Tuesday, December 04, 2012

The End

Thus ended another fairly tale. So far D and I have counted three break-ups among our friends. Apparently ‘tis not the season to be jolly, fa-la-la-la-la la-la la-la.

Of the Fabcasters, D and I were the first couple to enter into an open relationship months after we got together. It’s not that the other Fabcasters are prudes; in fact, I think the others are also capable of being in one. It’s just that their partners aren’t interested in going open, and for an open relationship to work, it takes two to tango (with others too, hehehe).

Interestingly, D and I are also the only couple who are living together under one roof. We didn’t plan it that way. In fact, early into our relationship D said he didn’t want us to immediately live in together. He wanted to experience what it’s like having a place all to himself, taking care of the rent and the daily cleaning, maintenance and all. But that was before he had to move out of the dorm.

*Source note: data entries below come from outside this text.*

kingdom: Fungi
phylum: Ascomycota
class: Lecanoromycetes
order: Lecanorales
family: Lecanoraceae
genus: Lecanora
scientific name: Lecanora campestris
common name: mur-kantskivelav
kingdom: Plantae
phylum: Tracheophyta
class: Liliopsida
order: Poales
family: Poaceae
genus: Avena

Living together brings the relationship to a different level. D and I have learned and are still learning how to adjust with one another on a day to day basis. Every day we continue to work on our relationship. Some days we encounter friction; some nights we end up giggling and laughing and being sweet with one another. Most days we go through a casual routine. We’re busy with making our marks in this world. We support one another mostly by just being there for each other and being witness to our individual growths.

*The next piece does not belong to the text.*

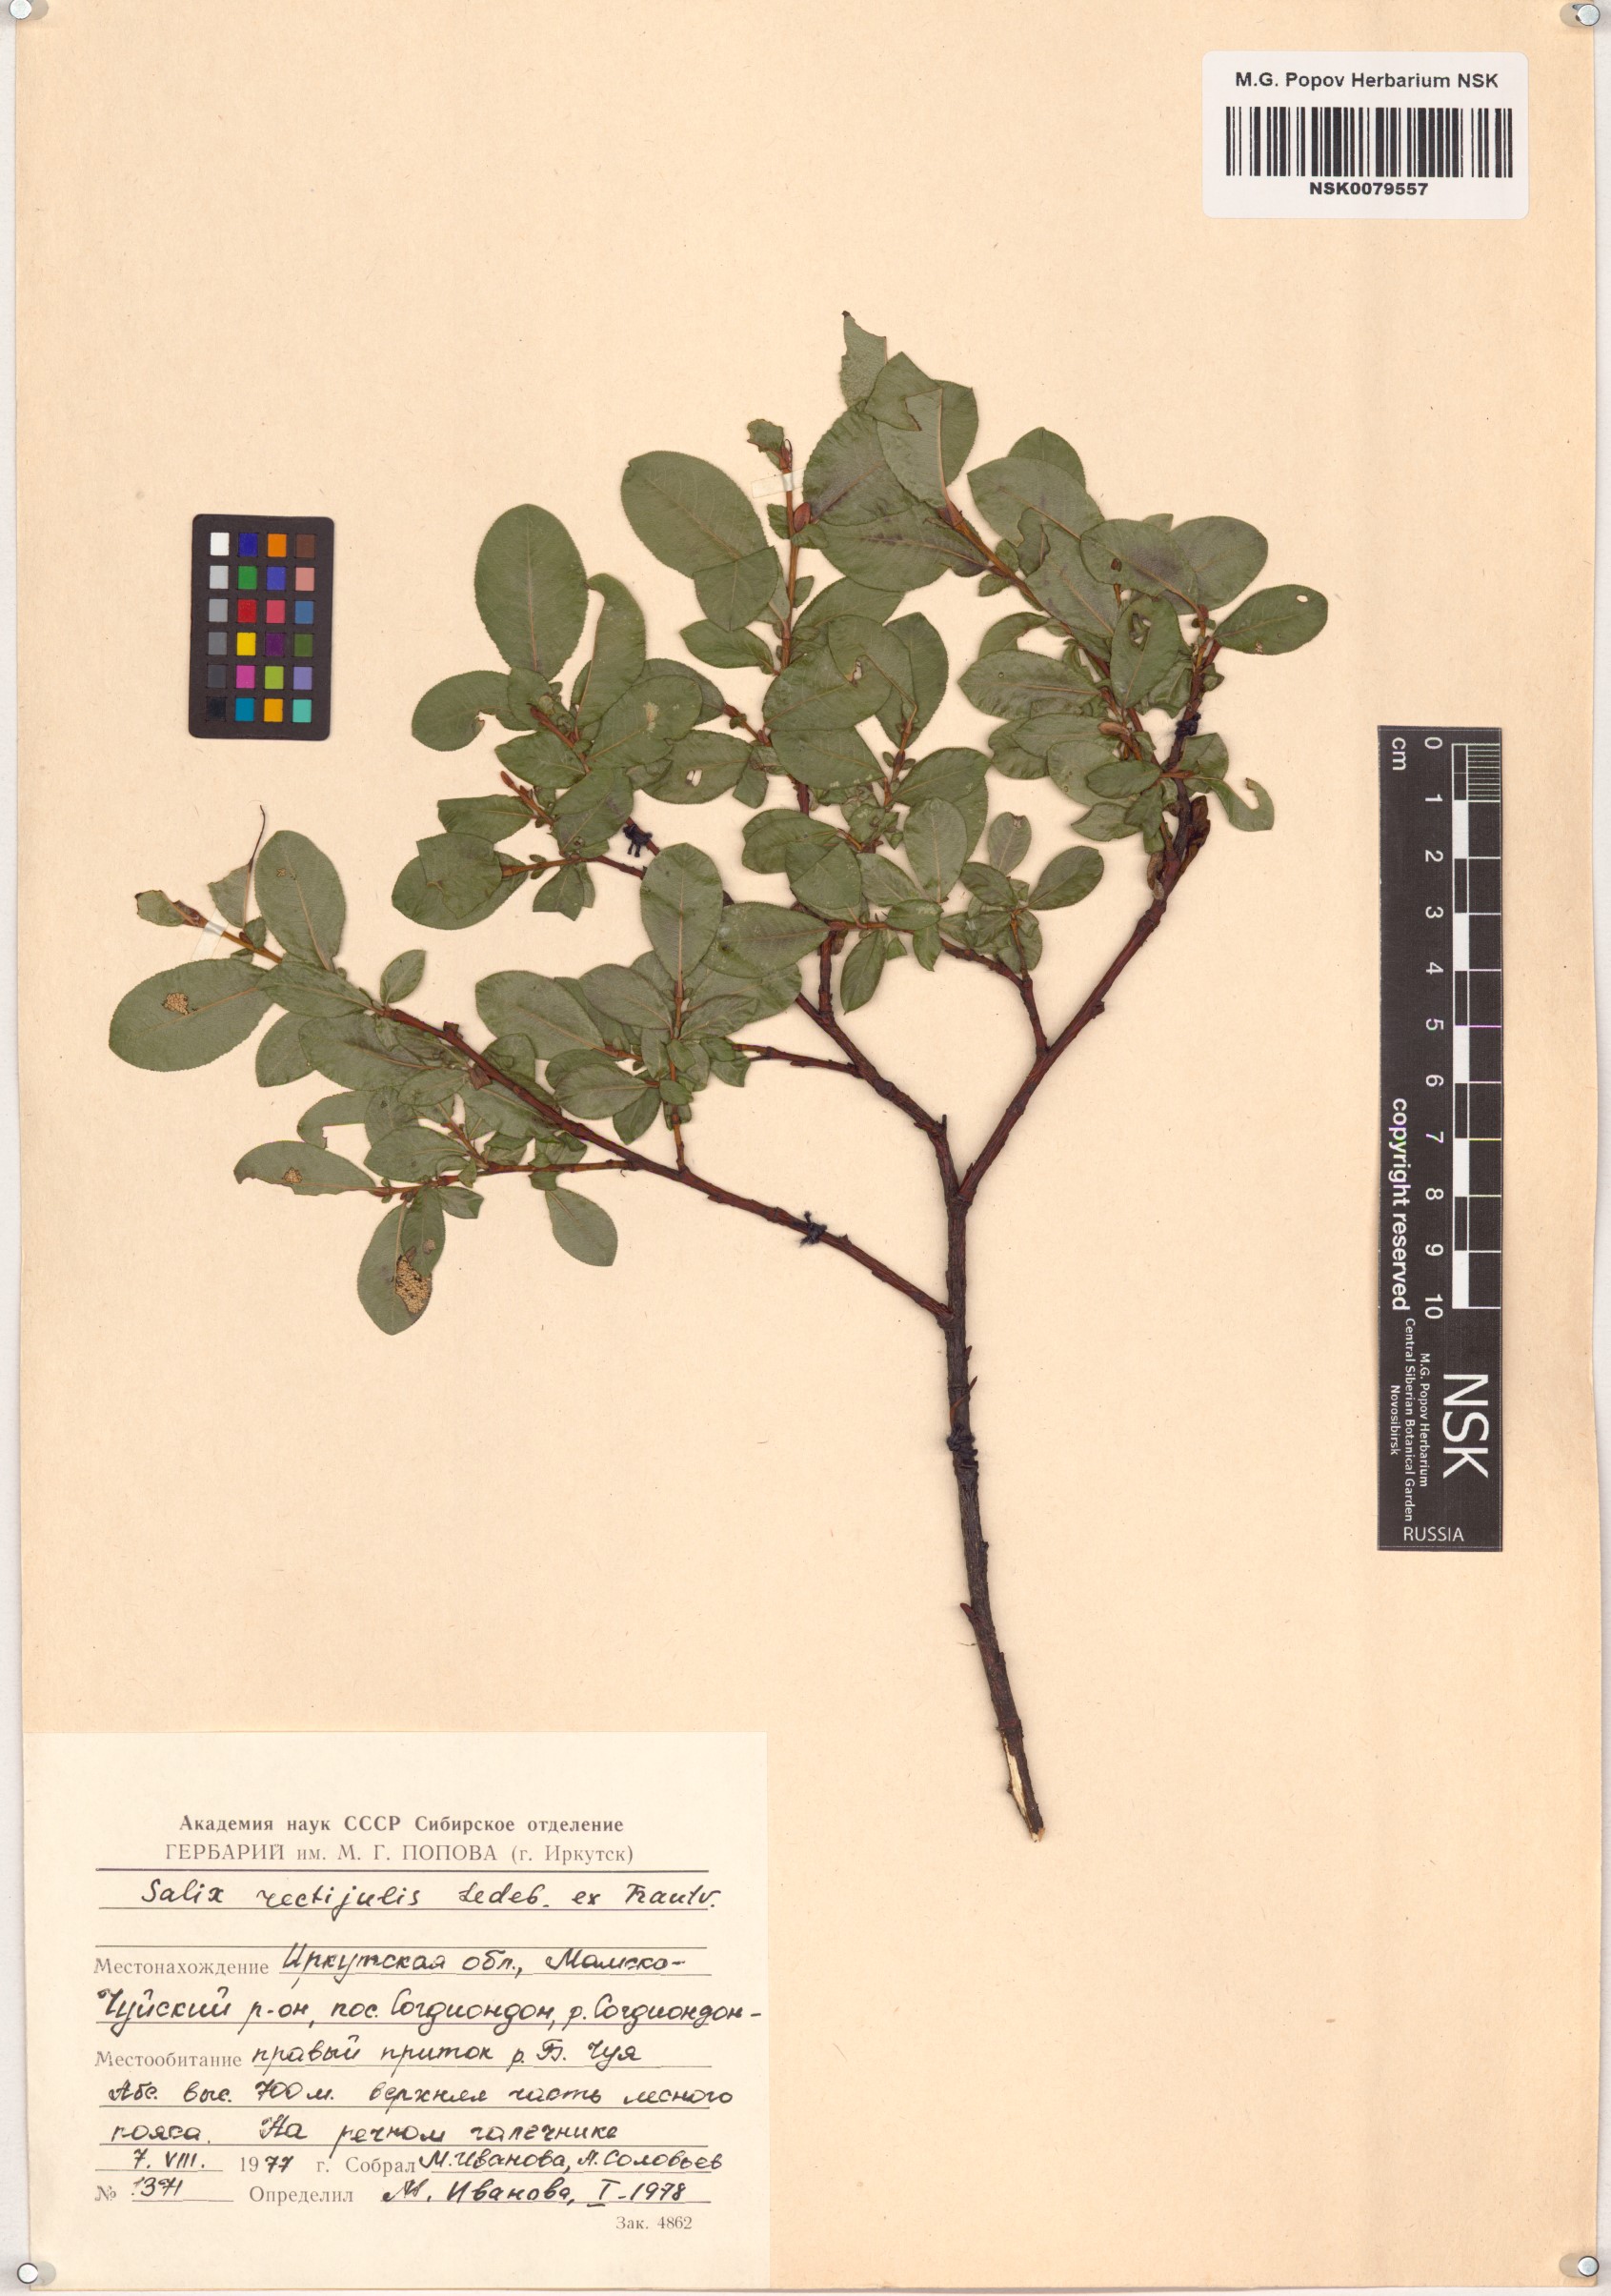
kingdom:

Love may feel like a fairy tale, but staying in a loving relationship isn’t one. There is work involve. But if you both put in the work, there are perks along the way. Staying together under one roof presents new challenges too. But if both of you take on the challenges together, then you both enjoy the benefits also.

Whenever people find out that D and I are now on our second year and counting and they say something like, “Awww, that’s so sweet,” I always fight to keep my eyebrow from lifting up to the high heavens. The reason why most people go all emo when relationships end is because they still think that love is a fairy tale that magically just happens. Get real, fairies. Fairy tales require hard work too. And forever does not exist. If you want infinity, take up math; otherwise, everything else in this universe has an end.

Love yourself and appreciate the different loves you have now instead of hanging on to an unnatural and unrealistic idea of forever. And maybe then you will find out how to really be happy.